(RECORDED INFORMATION begins)

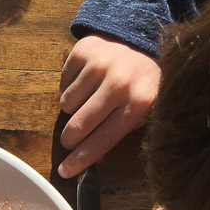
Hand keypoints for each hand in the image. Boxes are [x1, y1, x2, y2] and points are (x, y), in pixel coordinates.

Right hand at [57, 34, 159, 177]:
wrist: (143, 37)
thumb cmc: (143, 82)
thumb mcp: (147, 110)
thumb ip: (123, 133)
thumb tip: (93, 158)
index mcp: (139, 103)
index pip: (103, 140)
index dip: (81, 159)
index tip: (66, 171)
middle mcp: (118, 83)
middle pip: (78, 125)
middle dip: (69, 139)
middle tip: (70, 140)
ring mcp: (99, 65)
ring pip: (66, 104)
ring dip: (72, 107)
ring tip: (89, 99)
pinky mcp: (84, 51)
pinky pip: (62, 82)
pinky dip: (70, 86)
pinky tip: (86, 81)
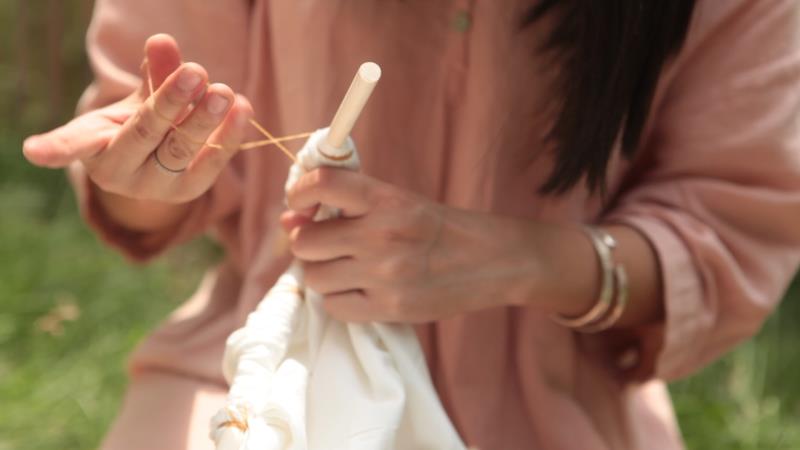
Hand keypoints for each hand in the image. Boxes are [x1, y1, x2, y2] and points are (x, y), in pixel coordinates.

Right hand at [23, 34, 252, 205]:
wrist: (157, 163)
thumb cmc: (137, 123)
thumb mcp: (137, 98)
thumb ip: (153, 73)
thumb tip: (163, 41)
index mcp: (96, 152)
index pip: (83, 143)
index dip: (59, 147)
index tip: (34, 152)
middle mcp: (122, 175)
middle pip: (147, 134)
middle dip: (172, 101)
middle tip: (197, 72)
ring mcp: (158, 188)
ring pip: (182, 150)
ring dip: (205, 119)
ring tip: (223, 91)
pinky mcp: (190, 192)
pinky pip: (212, 163)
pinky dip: (229, 135)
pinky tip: (242, 108)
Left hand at [282, 168, 554, 322]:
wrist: (491, 260)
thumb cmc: (437, 227)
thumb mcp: (398, 201)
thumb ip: (346, 206)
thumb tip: (288, 220)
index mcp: (385, 198)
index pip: (320, 185)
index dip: (298, 195)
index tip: (299, 205)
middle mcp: (382, 234)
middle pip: (304, 241)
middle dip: (308, 243)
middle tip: (327, 244)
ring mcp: (385, 274)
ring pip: (315, 277)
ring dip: (323, 274)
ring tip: (346, 269)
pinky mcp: (390, 307)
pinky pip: (334, 307)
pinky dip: (340, 300)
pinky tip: (360, 290)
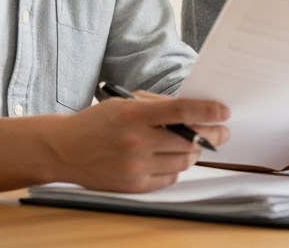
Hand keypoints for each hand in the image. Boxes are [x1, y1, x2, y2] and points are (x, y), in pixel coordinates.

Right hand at [43, 93, 230, 192]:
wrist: (64, 150)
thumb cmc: (97, 122)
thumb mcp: (124, 102)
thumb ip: (157, 105)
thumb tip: (193, 110)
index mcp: (133, 114)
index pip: (180, 111)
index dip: (207, 111)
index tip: (224, 112)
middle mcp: (135, 141)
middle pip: (188, 140)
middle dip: (212, 136)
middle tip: (222, 132)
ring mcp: (135, 166)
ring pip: (183, 161)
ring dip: (195, 152)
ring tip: (197, 144)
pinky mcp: (134, 185)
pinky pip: (170, 178)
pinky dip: (177, 168)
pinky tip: (174, 158)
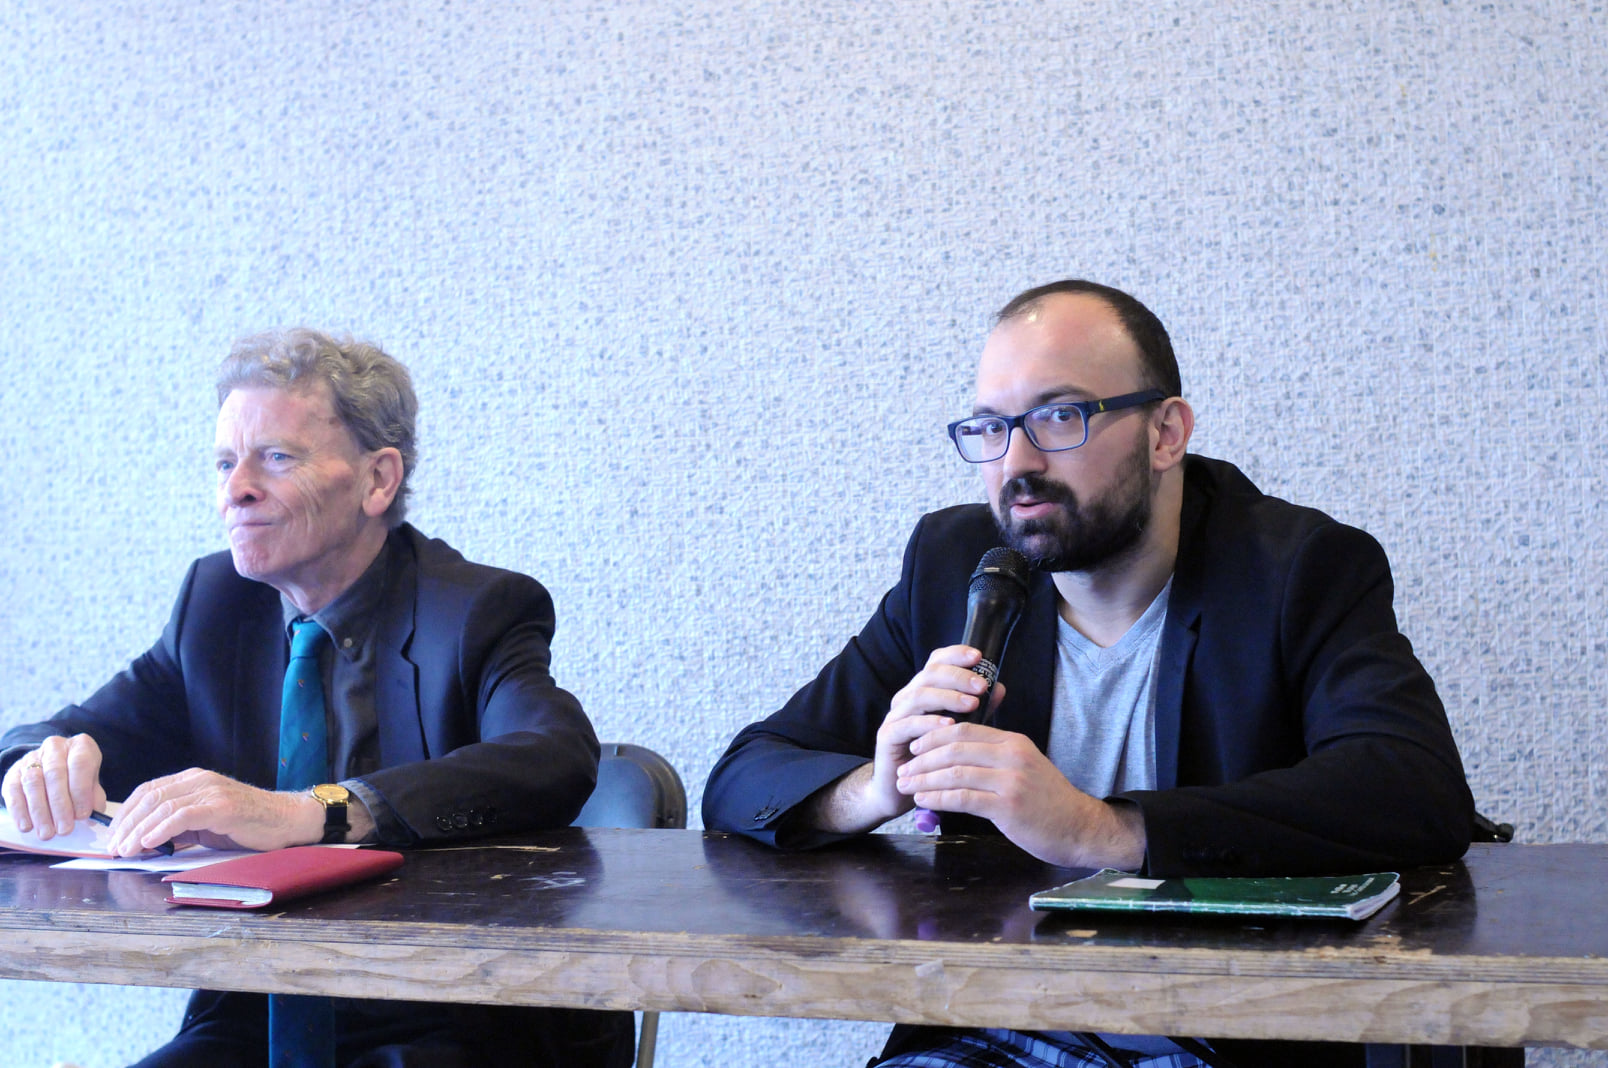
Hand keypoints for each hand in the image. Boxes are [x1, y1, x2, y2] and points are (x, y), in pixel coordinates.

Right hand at [1, 734, 106, 839]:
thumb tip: (91, 816)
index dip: (81, 791)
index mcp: (80, 745)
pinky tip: (27, 826)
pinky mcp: (13, 772)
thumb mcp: (92, 783)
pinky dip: (20, 811)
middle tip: (64, 829)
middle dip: (60, 805)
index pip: (80, 764)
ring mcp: (31, 758)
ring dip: (40, 811)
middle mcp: (55, 747)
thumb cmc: (78, 777)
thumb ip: (94, 798)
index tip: (83, 815)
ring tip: (47, 833)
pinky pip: (13, 791)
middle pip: (55, 774)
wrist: (53, 766)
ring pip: (33, 782)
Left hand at [106, 769, 324, 856]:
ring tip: (124, 851)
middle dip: (126, 824)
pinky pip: (182, 816)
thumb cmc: (247, 825)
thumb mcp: (205, 824)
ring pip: (162, 806)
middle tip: (112, 848)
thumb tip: (144, 843)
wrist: (286, 820)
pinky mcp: (222, 806)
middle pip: (150, 797)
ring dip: (138, 831)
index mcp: (193, 780)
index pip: (148, 790)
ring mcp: (211, 791)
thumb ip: (178, 827)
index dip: (125, 813)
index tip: (112, 836)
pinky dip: (160, 830)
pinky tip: (147, 844)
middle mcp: (199, 780)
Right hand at [799, 645, 1005, 834]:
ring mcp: (895, 716)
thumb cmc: (933, 759)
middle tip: (981, 685)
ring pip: (919, 696)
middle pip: (929, 674)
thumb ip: (977, 709)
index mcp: (923, 691)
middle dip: (958, 677)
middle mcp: (907, 698)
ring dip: (947, 697)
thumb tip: (999, 688)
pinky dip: (929, 723)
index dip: (955, 654)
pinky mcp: (887, 737)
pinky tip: (949, 725)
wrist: (901, 790)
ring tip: (971, 704)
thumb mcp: (960, 730)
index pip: (936, 662)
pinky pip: (907, 724)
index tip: (979, 656)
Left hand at [897, 722, 1145, 869]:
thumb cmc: (1048, 801)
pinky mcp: (1008, 806)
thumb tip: (958, 752)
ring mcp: (1011, 780)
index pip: (965, 730)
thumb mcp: (1025, 766)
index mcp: (1014, 742)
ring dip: (924, 780)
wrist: (1080, 828)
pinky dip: (937, 798)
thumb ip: (996, 756)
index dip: (934, 736)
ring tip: (906, 786)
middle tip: (904, 769)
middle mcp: (1012, 756)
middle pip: (955, 748)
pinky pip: (962, 798)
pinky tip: (923, 801)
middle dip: (923, 759)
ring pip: (954, 772)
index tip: (914, 746)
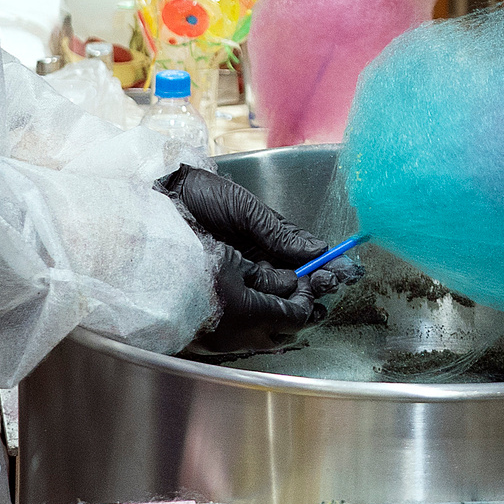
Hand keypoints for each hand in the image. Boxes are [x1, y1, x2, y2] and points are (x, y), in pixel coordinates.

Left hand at [161, 168, 331, 335]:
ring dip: (302, 298)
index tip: (344, 269)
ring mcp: (241, 278)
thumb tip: (318, 249)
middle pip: (296, 280)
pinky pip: (254, 304)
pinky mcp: (223, 292)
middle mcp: (257, 261)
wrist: (159, 198)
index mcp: (266, 238)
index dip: (325, 264)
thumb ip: (279, 232)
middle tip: (330, 283)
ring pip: (279, 295)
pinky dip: (275, 307)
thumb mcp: (246, 210)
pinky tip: (291, 307)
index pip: (303, 256)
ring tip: (317, 297)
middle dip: (318, 283)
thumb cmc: (200, 195)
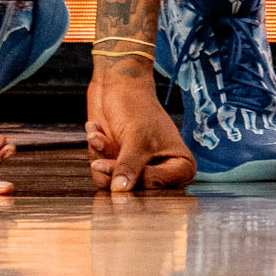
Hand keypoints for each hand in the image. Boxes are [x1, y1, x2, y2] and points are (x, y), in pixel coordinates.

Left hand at [86, 59, 194, 192]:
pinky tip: (96, 132)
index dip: (138, 178)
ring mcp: (137, 168)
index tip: (123, 161)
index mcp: (179, 165)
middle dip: (113, 168)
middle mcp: (159, 170)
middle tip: (101, 152)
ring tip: (98, 135)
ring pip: (113, 184)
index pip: (158, 185)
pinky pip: (102, 174)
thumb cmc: (137, 104)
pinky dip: (96, 152)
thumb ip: (130, 166)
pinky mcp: (117, 164)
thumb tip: (120, 192)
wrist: (116, 83)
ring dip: (101, 157)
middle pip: (135, 190)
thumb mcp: (137, 137)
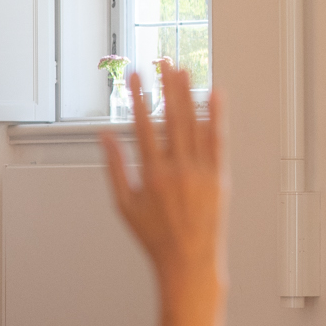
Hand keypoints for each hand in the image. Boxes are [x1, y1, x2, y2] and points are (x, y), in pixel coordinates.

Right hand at [99, 62, 225, 294]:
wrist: (189, 262)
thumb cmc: (154, 238)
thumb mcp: (123, 205)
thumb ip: (114, 168)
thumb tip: (105, 137)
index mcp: (152, 175)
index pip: (143, 125)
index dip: (138, 97)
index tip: (134, 76)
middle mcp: (178, 169)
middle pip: (172, 117)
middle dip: (166, 86)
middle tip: (161, 62)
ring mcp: (202, 171)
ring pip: (195, 123)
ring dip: (188, 93)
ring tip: (182, 70)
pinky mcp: (220, 176)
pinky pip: (219, 140)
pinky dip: (217, 115)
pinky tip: (215, 94)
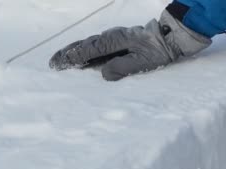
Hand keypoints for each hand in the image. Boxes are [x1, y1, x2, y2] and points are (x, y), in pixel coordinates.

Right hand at [49, 10, 210, 80]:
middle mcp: (112, 36)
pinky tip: (79, 58)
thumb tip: (104, 74)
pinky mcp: (117, 40)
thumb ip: (123, 67)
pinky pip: (96, 45)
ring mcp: (114, 37)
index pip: (91, 49)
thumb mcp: (144, 62)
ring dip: (73, 51)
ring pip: (89, 43)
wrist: (172, 35)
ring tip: (60, 60)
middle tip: (53, 64)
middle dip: (68, 53)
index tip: (61, 64)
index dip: (74, 57)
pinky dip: (84, 51)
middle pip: (85, 44)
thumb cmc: (159, 50)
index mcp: (116, 41)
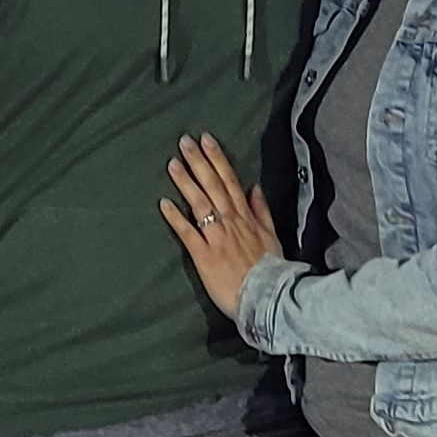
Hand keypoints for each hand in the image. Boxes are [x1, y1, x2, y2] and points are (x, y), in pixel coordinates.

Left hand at [160, 134, 279, 319]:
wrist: (268, 296)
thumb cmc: (271, 268)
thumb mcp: (272, 235)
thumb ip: (262, 211)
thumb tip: (254, 187)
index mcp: (246, 217)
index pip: (230, 181)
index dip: (217, 159)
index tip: (206, 140)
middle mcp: (231, 221)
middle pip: (213, 186)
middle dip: (199, 162)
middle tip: (184, 141)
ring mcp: (217, 237)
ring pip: (200, 203)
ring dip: (186, 182)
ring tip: (172, 164)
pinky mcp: (204, 255)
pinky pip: (188, 233)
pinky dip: (176, 217)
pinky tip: (163, 203)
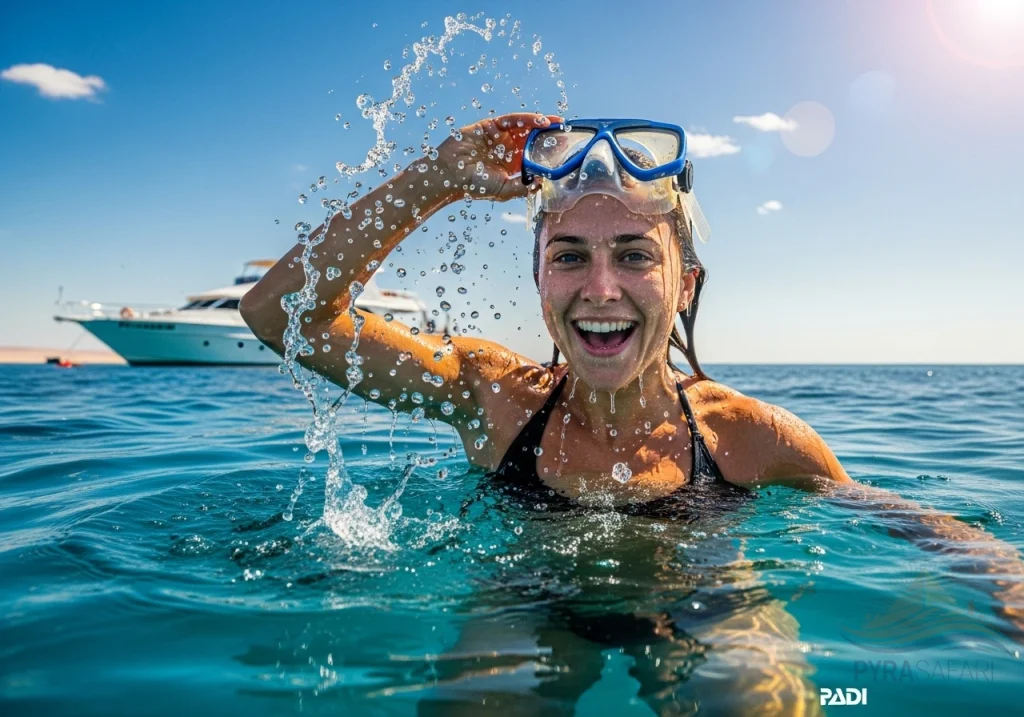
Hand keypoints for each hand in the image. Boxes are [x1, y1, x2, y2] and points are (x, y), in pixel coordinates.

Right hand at [436, 112, 560, 201]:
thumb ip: (523, 187)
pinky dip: (526, 119)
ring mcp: (498, 136)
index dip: (548, 149)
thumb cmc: (474, 186)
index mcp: (511, 164)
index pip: (533, 153)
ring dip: (540, 123)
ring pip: (523, 126)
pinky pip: (510, 120)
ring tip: (555, 123)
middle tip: (565, 130)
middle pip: (531, 137)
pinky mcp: (489, 126)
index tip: (564, 148)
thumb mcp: (504, 190)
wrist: (449, 176)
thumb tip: (544, 183)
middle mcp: (506, 148)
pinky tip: (540, 121)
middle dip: (547, 133)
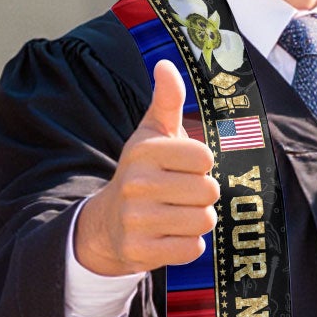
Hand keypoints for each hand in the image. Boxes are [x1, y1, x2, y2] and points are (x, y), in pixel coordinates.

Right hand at [71, 60, 220, 276]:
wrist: (108, 223)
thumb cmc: (142, 173)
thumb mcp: (151, 134)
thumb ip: (167, 100)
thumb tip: (166, 65)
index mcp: (144, 151)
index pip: (204, 157)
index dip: (201, 165)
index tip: (183, 167)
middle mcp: (137, 183)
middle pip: (209, 191)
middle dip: (202, 195)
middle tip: (181, 194)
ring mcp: (137, 220)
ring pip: (204, 221)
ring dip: (198, 220)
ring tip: (177, 214)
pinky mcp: (141, 251)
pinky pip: (192, 249)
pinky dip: (188, 245)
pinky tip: (170, 235)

(RECORDED INFORMATION ends)

TASK INSTRUCTIONS:
Print, word for word, the lines above that run from the line containing "pinky tip: (360, 290)" to the line containing "middle tip: (64, 829)", both included. Keep the pictures out.

RESULT:
pinky tip: (360, 290)
Hand keypoints for each hand in the image. Boxes are [x1, y1, x2, y2] and points are (x, y), in pixel coordinates.

Right hand at [43, 93, 230, 192]:
wrist: (64, 150)
thumb cmc: (97, 122)
thumb mcp: (124, 102)
thumb ip: (157, 105)
thumb tip: (193, 110)
index mcp: (133, 114)
index pip: (180, 111)
index dip: (207, 111)
index tip: (224, 112)
middle mcp: (135, 141)
middle pip: (188, 140)
middle dip: (212, 136)
middle tip: (222, 132)
ring mcp: (135, 166)
ring pip: (183, 161)
ring dip: (195, 152)
ring tip: (197, 144)
pinky mcp: (134, 185)
pinky pip: (170, 178)
pinky dip: (177, 168)
pinky tip: (174, 158)
Hand keypoints for each hand in the image. Boxes are [x1, y1, x2, y2] and points are (x, y), in pixel coordinates.

Right hand at [1, 734, 106, 839]:
thumb tip: (91, 816)
index dip: (81, 791)
index mcp: (80, 745)
pinky tip: (27, 826)
pinky mcp: (13, 772)
thumb mcp: (92, 783)
pinky dip: (20, 811)
middle tip: (64, 829)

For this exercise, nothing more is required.